LIVE FROM GSMA-mHA MOBILE HEALTH SUMMIT: Tom Wheeler (pictured), Chairman of the Board of the mHealth Alliance, drew the event to a close this evening by underlining the core commodity at the heart of the healthcare business – information. “I think you’ve got to start with the fact that healthcare is an information business. When he puts the stethoscope up against your chest, he is gathering information. When he listens to your cough, he is gathering information. When he takes your temperature he is gathering information. If you look at the healthcare business as a collection of information, the challenge is how to get information to the place where it can best be most productively consumed, for the benefit of the person from whom I have collected it. That’s the challenge that exists in the world today,” he said.

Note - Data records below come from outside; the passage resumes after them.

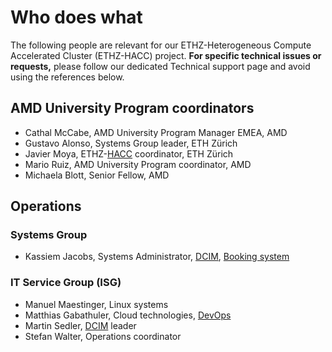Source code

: # Who does what
The following people are relevant for our ETHZ-Heterogeneous Compute Accelerated Cluster (ETHZ-HACC) project. **For specific technical issues or requests,** please follow our dedicated Technical support page and avoid using the references below.

## AMD University Program coordinators
* Cathal McCabe, AMD University Program Manager EMEA, AMD
* Gustavo Alonso, Systems Group leader, ETH Zürich 
* Javier Moya, ETHZ-[HACC](../README.md) coordinator, ETH Zürich 
* Mario Ruiz, AMD University Program coordinator, AMD
* Michaela Blott, Senior Fellow, AMD

## Operations

### Systems Group
* Kassiem Jacobs, Systems Administrator, [DCIM](./vocabulary.md#dcim), [Booking system](./booking-system.md#booking-system)

### IT Service Group (ISG)
* Manuel Maestinger, Linux systems
* Matthias Gabathuler, Cloud technologies, [DevOps](./vocabulary.md#devops)
* Martin Sedler, [DCIM](./vocabulary.md#dcim) leader
* Stefan Walter, Operations coordinator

Wheeler observed that in the developing world, the fact that opportunities in the mHealth space are not fully formed “may actually be a break.” He said: “It is the marriage of m-health and the cloud that really changes the dynamics. All of a sudden we are not talking about physical facilities, so much as we are talking about services that are held in the cloud. All of a sudden we are not talking about ‘we’ve got this platform here, and this platform here, and this platform here’ – we are talking about the ability to build a common platform in the cloud that can be accessed wirelessly by all.”

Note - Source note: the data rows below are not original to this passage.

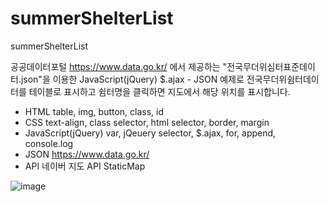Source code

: # summerShelterList
summerShelterList

공공데이터포털 https://www.data.go.kr/ 에서 제공하는 "전국무더위심터표준데이터.json"을 이용한 JavaScript(jQuery) $.ajax - JSON 예제로 전국무더위쉼터데이터를 테이블로 표시하고 쉼터명을 클릭하면 지도에서 해당 위치를 표시합니다. 

- HTML
table, img, button, class, id
- CSS
text-align, class selector, html selector, border, margin
- JavaScript(jQuery)
var, jQeuery selector, $.ajax, for, append, console.log
- JSON
https://www.data.go.kr/
- API
네이버 지도 API StaticMap



![image](https://user-images.githubusercontent.com/22079767/44182426-e31bdb80-a141-11e8-8ee3-dffe23297c39.png)
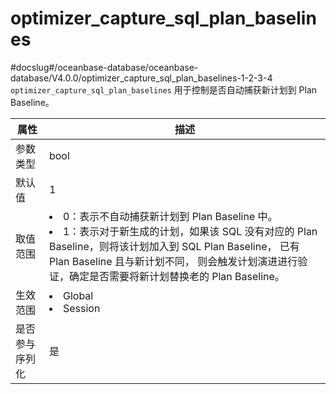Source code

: optimizer_capture_sql_plan_baselines 
=========================================================
#docslug#/oceanbase-database/oceanbase-database/V4.0.0/optimizer_capture_sql_plan_baselines-1-2-3-4
`optimizer_capture_sql_plan_baselines` 用于控制是否自动捕获新计划到 Plan Baseline。


| **属性**  |                                                                                                                                **描述**                                                                                                                                |
|---------|----------------------------------------------------------------------------------------------------------------------------------------------------------------------------------------------------------------------------------------------------------------------|
| 参数类型    | bool                                                                                                                                                                                                                                                                 |
| 默认值     | 1                                                                                                                                                                                                                                                                    |
| 取值范围    | <li> 0：表示不自动捕获新计划到 Plan Baseline 中。   <li> 1：表示对于新生成的计划，如果该 SQL 没有对应的 Plan Baseline，则将该计划加入到 SQL Plan Baseline， 已有 Plan Baseline 且与新计划不同， 则会触发计划演进进行验证，确定是否需要将新计划替换老的 Plan Baseline。    |
| 生效范围    | <li> Global   <li> Session                                                                                                                                                              |
| 是否参与序列化 | 是                                                                                                                                                                                                                                                                    |


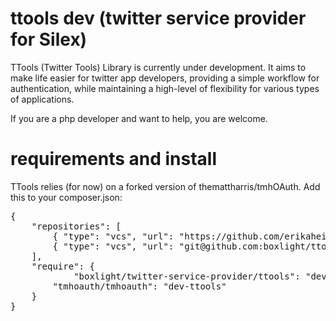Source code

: ttools dev (twitter service provider for Silex)
======

TTools (Twitter Tools) Library is currently under development. It aims to make life easier for twitter app developers, providing a simple workflow for authentication, while maintaining a high-level of flexibility for various types of applications.

If you are a php developer and want to help, you are welcome. 

requirements and install
=====

TTools relies (for now) on a forked version of themattharris/tmhOAuth.
Add this to your composer.json:

<pre>
{
    "repositories": [
    	{ "type": "vcs", "url": "https://github.com/erikaheidi/tmhOAuth.git" },
    	{ "type": "vcs", "url": "git@github.com:boxlight/ttools.git" }
    ],
    "require": {
            "boxlight/twitter-service-provider/ttools": "dev-master",
        "tmhoauth/tmhoauth": "dev-ttools"
    }
}

</pre>
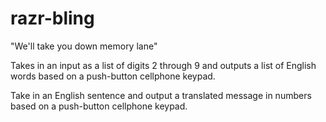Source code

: # razr-bling

"We'll take you down memory lane"

Takes in an input as a list of digits 2 through 9 and outputs a list of English words based on a push-button cellphone keypad.

Take in an English sentence and output a translated message in numbers based on a push-button cellphone keypad.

The role of the operator in the ecosystem was also discussed, with both weaknesses and strengths highlighted. “I think it’s important to recognise that the mobile operator is not the initiator, but rather the enabler. There is a reason that this is mHealth, not hMobile. That mobile enables the health application,” Wheeler noted. However, Chris Locke, Executive Director of the Development Fund at the GSMA, noted: “The one thing that operators can do is take things to scale. They can deliver that scale incredibly well. But they have to see how it performs as a sustainable business to them. The challenge is achieving that potential in the developing world, while at the same time making sure it fits within the financial constraints that working in those environments offers.”

Within this, the role of governments to pave the way for new solutions is also vital. Wheeler said: “Clearly government has an important role protecting its citizens. But one of the ways that governments can protect the health and wellbeing of their citizens is to encourage innovation. Saying ‘we’ve always done this way, so we are going to continue doing it this way’ is not helpful to the citizens. Nor is saying ‘we are so special, we are so unique, that this has to be done this way in my country.’ It creates a purposeless diversity of structures that inhibits the building of the kind of ecosystem we need.”

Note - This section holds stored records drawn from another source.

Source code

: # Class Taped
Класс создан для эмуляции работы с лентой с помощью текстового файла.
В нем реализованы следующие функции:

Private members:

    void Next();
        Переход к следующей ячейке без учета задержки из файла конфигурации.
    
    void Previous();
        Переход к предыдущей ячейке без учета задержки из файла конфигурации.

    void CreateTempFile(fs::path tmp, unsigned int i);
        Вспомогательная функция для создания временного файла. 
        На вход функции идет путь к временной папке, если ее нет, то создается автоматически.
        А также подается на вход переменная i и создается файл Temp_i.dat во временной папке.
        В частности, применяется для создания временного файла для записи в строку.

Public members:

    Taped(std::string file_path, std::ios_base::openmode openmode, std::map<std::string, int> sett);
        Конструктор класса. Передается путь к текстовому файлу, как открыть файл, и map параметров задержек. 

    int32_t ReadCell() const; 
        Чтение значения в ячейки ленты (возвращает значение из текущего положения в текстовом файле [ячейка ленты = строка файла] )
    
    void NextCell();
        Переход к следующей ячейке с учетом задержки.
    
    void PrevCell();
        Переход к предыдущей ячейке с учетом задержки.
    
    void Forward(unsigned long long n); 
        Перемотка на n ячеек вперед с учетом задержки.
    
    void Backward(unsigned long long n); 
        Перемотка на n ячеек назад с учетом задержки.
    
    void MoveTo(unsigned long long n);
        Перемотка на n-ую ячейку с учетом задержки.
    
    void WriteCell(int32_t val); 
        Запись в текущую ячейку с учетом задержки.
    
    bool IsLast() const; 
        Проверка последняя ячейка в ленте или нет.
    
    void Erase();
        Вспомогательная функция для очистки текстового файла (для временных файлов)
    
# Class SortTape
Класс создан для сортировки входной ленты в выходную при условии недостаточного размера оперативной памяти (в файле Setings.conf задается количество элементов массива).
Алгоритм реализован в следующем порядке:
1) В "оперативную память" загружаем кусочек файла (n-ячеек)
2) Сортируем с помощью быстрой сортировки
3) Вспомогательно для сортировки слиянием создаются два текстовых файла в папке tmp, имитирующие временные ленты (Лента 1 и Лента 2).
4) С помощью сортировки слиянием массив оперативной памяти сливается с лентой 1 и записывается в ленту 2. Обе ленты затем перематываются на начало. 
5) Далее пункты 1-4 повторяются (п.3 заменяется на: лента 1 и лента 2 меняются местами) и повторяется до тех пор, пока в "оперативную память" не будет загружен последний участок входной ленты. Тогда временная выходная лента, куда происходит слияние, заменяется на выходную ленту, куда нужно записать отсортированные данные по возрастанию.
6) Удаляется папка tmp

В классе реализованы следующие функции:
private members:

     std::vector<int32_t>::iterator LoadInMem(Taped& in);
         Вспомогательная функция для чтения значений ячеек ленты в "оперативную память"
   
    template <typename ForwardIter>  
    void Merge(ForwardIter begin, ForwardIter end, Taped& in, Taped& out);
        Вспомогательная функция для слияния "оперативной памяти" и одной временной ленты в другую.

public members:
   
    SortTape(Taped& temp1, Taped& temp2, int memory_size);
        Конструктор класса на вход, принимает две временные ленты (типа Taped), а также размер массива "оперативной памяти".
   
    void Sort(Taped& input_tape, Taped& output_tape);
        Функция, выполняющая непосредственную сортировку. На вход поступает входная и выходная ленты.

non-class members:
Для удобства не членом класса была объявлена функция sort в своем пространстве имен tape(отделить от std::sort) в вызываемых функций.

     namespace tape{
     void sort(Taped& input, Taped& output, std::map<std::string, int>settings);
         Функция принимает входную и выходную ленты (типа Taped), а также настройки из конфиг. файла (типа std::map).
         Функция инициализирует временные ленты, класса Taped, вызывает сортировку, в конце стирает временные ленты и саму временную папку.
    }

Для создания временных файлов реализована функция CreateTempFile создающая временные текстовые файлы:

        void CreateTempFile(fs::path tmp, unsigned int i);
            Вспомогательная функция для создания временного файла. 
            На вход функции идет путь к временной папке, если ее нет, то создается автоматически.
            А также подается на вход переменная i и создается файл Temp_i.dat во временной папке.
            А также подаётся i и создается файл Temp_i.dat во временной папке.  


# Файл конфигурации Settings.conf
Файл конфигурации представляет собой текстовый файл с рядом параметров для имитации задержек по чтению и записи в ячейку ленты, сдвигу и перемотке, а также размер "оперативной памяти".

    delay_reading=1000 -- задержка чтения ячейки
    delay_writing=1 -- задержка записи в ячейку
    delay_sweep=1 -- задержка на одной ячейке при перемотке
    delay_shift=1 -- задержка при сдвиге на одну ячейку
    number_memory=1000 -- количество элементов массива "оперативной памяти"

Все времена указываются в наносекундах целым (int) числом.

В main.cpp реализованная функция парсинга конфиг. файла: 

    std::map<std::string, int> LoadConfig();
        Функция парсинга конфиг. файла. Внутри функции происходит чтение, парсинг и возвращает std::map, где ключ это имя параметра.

And for all the talk of technology, it was also noted that mHealth solutions do not need to be sophisticated to deliver. “It’s all about information, and the network that facilitates the transfer of information. And that information doesn’t have to be 0 and 1s. The ability to make a phone call to get someone to take a pregnant mother who is in distress, to a medical facility – there is nothing technologically revolutionary about that. But the impact of that is transformational,” Wheeler concluded.